From Hooters to Homelessness to Startup
The Texas Venture Labs Investment Competition was held last week May 4-7 in Austin. Styled as the “Super Bowl of Investment Competition,” 38 university-connected teams from 12 countries vied for a $135K price package and the opportunity to open the NASDAQ OMX market on June 3.
I found one particularly compelling story of perseverance – V-Chain Solutions, representing Kennesaw State University in Georgia. V-Chain provides what it calls the Materials Decision Support System, which combines BI and BPM techniques with supply chain management. I would liken it to a consolidated dashboard that gives managers a comprehensive view across silos of information.
Part of the company’s handout was a very personal story of its founding and progress to date, and I am providing it here with permission, edited for brevity:
“The story of V-Chain Solutions begins with two supply chain professionals: James Vinson (pictured above) and Tom Sweeney.
James Vinson, president and founder, began his career with the Georgia Army National Guard’s artillery unit in Springfield, GA. James had an interest in logistics and the supply chain and quickly learned how those operations worked and didn’t work. James concurrently worked for Sony Music Entertainment as a shop floor scheduler while serving in the National Guard. He would eventually move to Motorola where he designed and developed an analytics tool to streamline supply chain operations there. This tool would lead James to found V-Chain Solutions and would serve as the genesis for the V-Chain Materials Decision Support System (MDSS) Hybrid.
Tom Sweeney graduated from Georgia Southern University in 1994 with a degree in Logistics & Intermodal Transportation and began working for SSA in Savannah ,GA before relocating as an international consultant to the Manzanillo International Terminal Project, in Colon, Panama, in 1995. His next move was to GE Polymerland to work on a new project to consolidate the logistics operations of GE Plastics with GE Polymerland.
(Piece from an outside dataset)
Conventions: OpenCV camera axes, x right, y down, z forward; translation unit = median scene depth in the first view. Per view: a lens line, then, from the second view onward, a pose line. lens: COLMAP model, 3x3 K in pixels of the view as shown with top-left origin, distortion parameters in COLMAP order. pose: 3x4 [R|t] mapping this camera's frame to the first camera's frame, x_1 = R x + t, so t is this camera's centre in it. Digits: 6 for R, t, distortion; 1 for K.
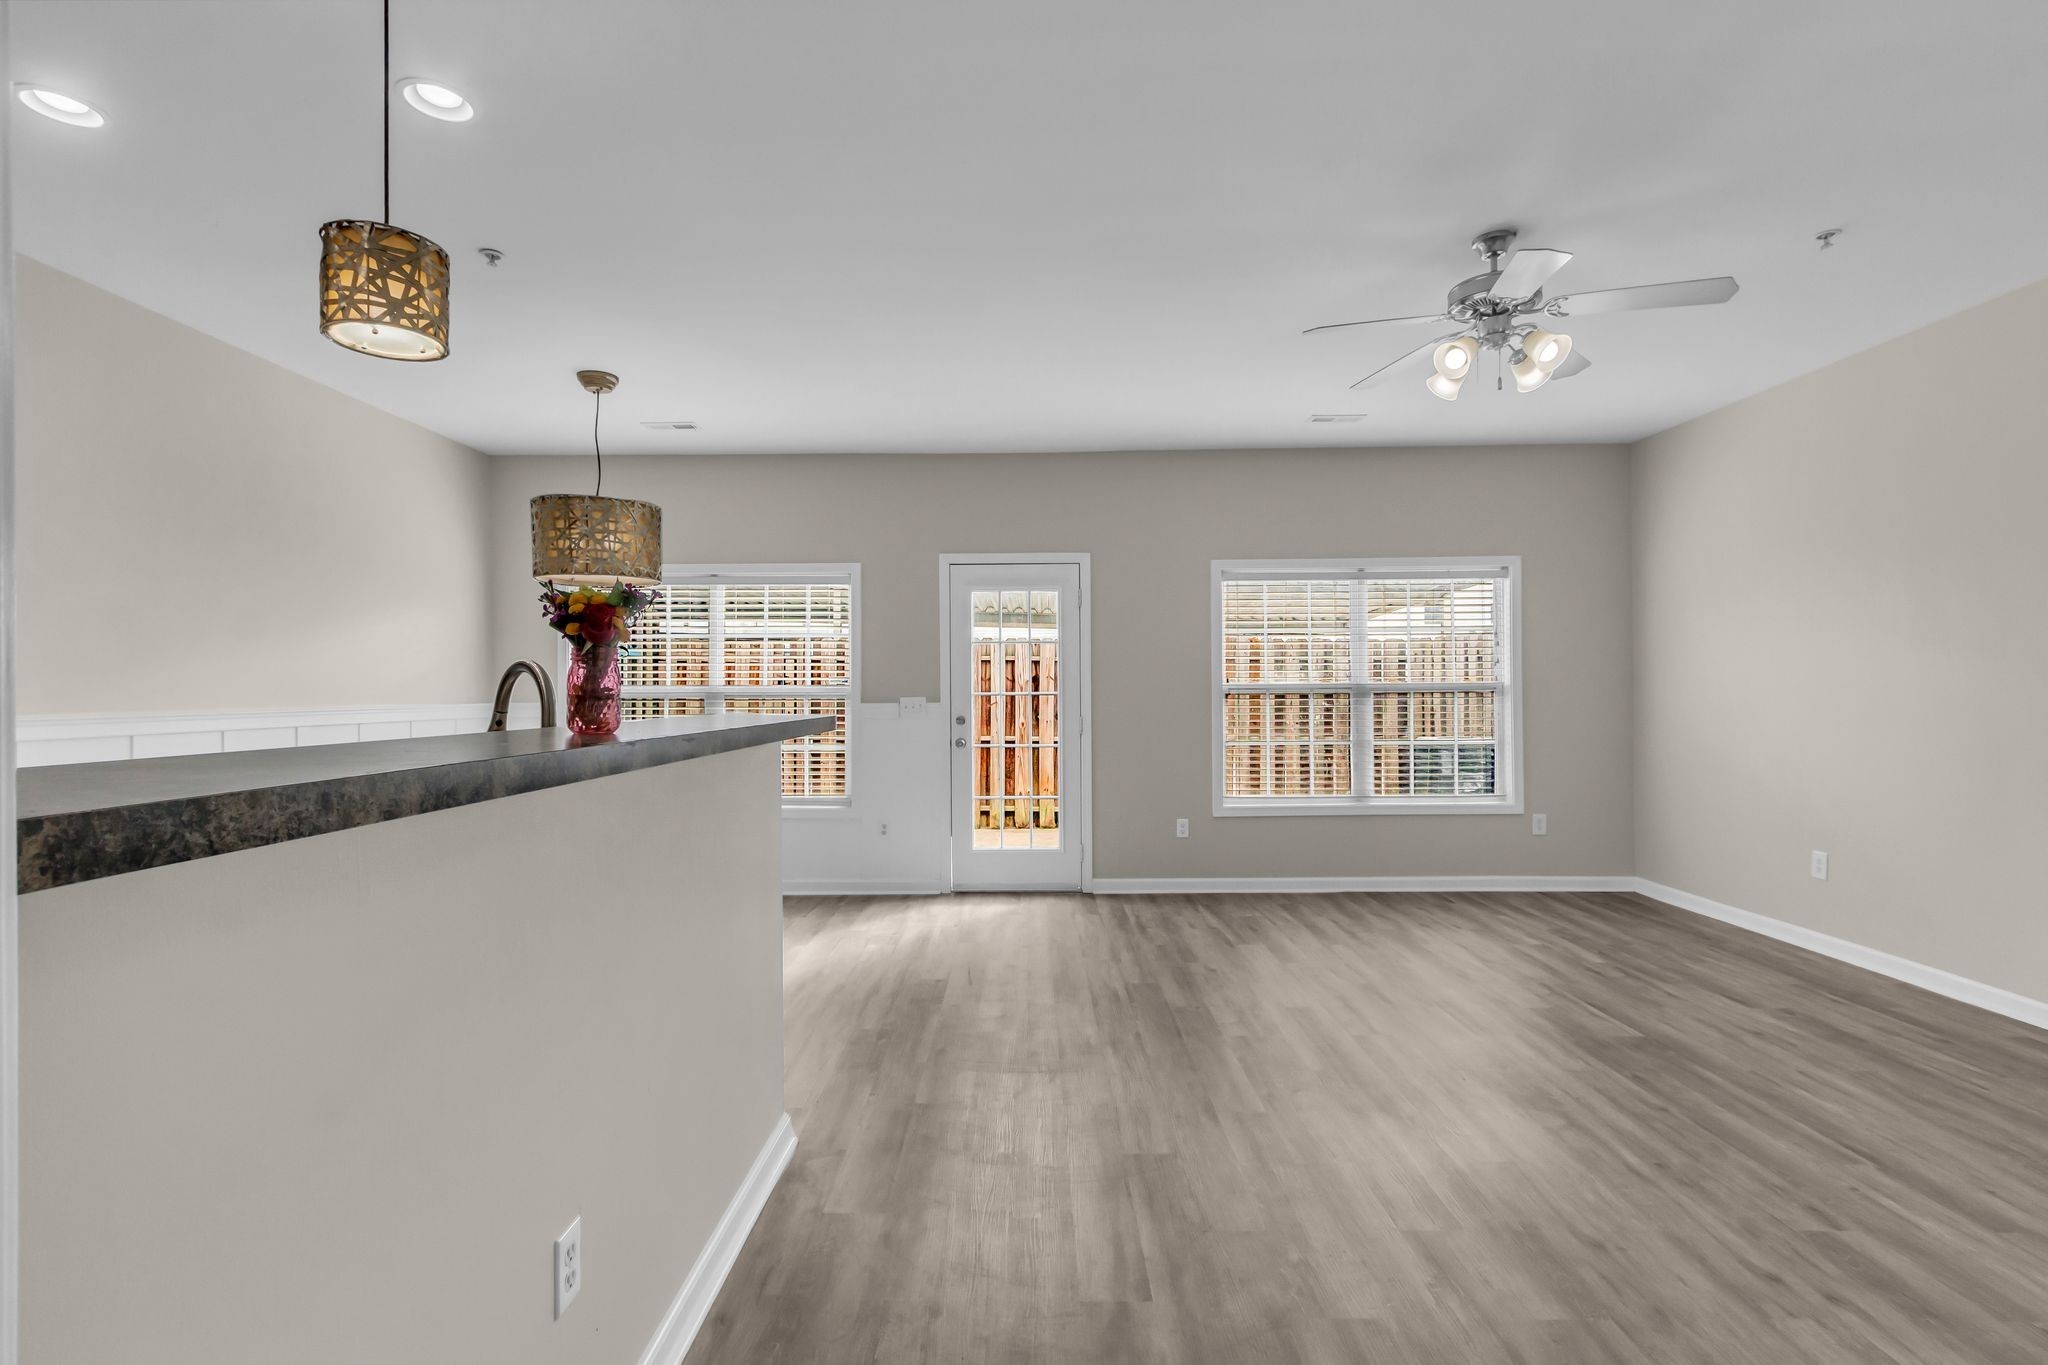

He subsequently joined Menlo Worldwide logistics as a Logistics Manager at the Electrolux facility in Springfield, TN. During that time he developed a logistics program with an embedded BI functionality to improve existing spreadsheet driven logistics operations.
Although Tom was in the area of transportation and James was in shop floor scheduling, they recognized that the two domains had common issues; mainly that that they did not communicate enough with each other. As a result decisions made in these areas were frequently in conflict with each other.
In 2002, James lost his father to a heart attack, which left him as the only male remaining in his family of 5 sisters and a mother. It was at this time that James channeled all of his energies into making his work at Motorola successful. James relocated from Atlanta to Chicago and eventually to California. His responsibilities increased and he was tasked as an Oracle expert to implement solutions to connect a disjointed Motorola supply chain and make it seamless.
By 2004, James and Tom had been exposed to the operations of 5 large companies and their supply chain operations. Tom met James in Chicago, and they started down the path to building a company to address the supply chain issues companies were facing. It all started at a Hooters restaurant near the Motorola facility, in Schaumburg, IL, where on the proverbial napkin, James and Tom sketched out their current view of supply chain operations and how it should operate.
In 2005 James resigned from Motorola and Tom left Menlo Logistics to form V-Chain. They left their companies with a mission to solve supply chain and logistics problems present in many companies. They spent the next three years studying the industry’s problems and gathering key players to produce the technology solution.
James and Tom applied their life savings to this dream because they believed in what we were doing. Tom sold his house and cashed in his life insurance and his 401K. Likewise, James cashed in his 401K, his bonus checks, and life insurance, and he maxed his credit cards. They met with and recruited founding investors from various companies that James had worked with.
In the midst of the economic downturn of 2008 the company was too early stage to attract funding from VC’s and was on the verge on collapsing. James and Tom downsized the company to the point that they no longer had a place to live. In fact, James spent a homeless 3 weeks in 2009 living in the camp sites on Mount Tamalpais in San Francisco and, later, when the weather got too bad, he was forced to move into a homeless shelter in San Rafael. James eventually found a part time job with a moving company and later got an “affordable” apartment in a converted garage. This is a stark testimony to the limits V-Chain’s founders are willing to go in order to achieve a goal.
As if things weren’t bad enough at the time, the bottom dropped out of James’ world. James’ mother had been battling cancer for years and succumbed to the disease. He realized now that neither of his parents would see the V-Chain dream manifest itself. Twelve hours before his mother’s death, she told James to make V-Chain a success. James wrote at the time: “The death of my father gave me the courage to start my dreams, but it was the death of my mother that gave me the strength to succeed.” That quote would later give James the inspiration he needed to move the company forward.
Four months later, the prototype was completed. V-Chain began engaging companies like Celestica and Motorola to demonstrate the value of this tool and gained their interest in testing the product. Today V-Chain has begun testing the V-Chain Hybrid prototype and is seeking funding to ramp up development, engage new customers and roll out a vision that has been a decade in the making.”
This is what I call being “all in” -- and I certainly wish them well.